Dix, Gregory. The Shape of the Liturgy. 2nd ed. London:Continuum International Publishing Group, 2005 (republished from 1945 original edition).
Chapter 10, “The Theology of Consecration” pp. 268-302.
Dix begins by observing the Church being offered to God through the work of Jesus giving himself into death. The taking and eating makes celebration an action of the whole congregation, in both “offering and communion, and not one action only, to ‘eat’” (Dix 2005, 268). The prayer comes between the offering and the communion. The eucharist consecration, as seen by Dix, “states the total meaning of what is there done; and that meaning can only be authoritatively stated by one who is entitled to speak not only for the congregation there present or even for the whole local church, but for the universal church in all ages and all places” (Dix 2005, 269). In the pre-Nicene period this was the bishop of the area, though it has since been applied to all the presbyters. The prayer of consecration is therefore the act of the whole body of Christ identifying with Christ’s own offering (Dix 2005, 271). This is decidedly an anamnesis of Christ’s death.

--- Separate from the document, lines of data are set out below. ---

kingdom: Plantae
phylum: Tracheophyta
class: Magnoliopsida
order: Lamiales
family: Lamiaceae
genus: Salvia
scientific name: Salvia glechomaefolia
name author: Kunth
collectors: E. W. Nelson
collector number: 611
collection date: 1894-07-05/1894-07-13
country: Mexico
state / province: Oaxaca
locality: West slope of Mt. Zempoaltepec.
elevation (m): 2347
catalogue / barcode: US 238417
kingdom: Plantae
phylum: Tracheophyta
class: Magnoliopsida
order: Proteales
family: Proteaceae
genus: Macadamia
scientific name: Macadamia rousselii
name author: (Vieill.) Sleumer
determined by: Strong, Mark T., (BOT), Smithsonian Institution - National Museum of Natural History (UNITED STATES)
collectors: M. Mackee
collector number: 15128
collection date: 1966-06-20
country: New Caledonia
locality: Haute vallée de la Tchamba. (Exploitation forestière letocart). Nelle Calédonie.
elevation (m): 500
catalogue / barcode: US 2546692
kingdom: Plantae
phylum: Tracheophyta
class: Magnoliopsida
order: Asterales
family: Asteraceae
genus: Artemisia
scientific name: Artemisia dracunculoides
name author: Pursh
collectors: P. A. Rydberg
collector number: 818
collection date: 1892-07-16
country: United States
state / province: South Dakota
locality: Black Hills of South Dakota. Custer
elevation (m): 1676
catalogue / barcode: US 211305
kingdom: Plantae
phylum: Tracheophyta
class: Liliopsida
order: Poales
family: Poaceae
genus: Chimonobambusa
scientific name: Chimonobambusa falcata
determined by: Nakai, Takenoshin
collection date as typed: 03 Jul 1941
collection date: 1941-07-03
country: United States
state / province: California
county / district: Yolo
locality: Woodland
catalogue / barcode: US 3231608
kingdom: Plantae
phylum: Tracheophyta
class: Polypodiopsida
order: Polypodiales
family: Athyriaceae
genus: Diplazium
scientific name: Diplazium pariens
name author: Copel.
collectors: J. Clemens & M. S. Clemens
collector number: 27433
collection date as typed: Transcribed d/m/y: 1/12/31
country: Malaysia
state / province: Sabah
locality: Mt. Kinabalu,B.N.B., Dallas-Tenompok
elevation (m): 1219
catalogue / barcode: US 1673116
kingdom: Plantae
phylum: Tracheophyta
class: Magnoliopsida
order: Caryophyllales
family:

By the fourth century, though, rather than the prayers of thanksgiving being central, Dix sees the second part of the prayer and the Words of Institution taking precedence (Dix 2005, 276). In this time also Christ began to be viewed more passively as the victim rather than actively offering himself (Dix 2005, 278). Though rites varied somewhat, Dix traces them as typically adding an invocation of the Holy Spirit as well. This, Dix sees, is also related to the increasingly passive view of Christ (Dix 2005, 281). Dix then identifies the rite in both East and West as an anamnesis of Christ’s death and resurrection (Dix 2005, 289). From this point it was a fairly natural step to view the invocation as central (Dix 205, 290-294). Is this the time of consecration? Dix makes a brief study of different catechisms. His conclusion is that the various rites developed from a common primitive church practice which emphasized the Christ as the active agent.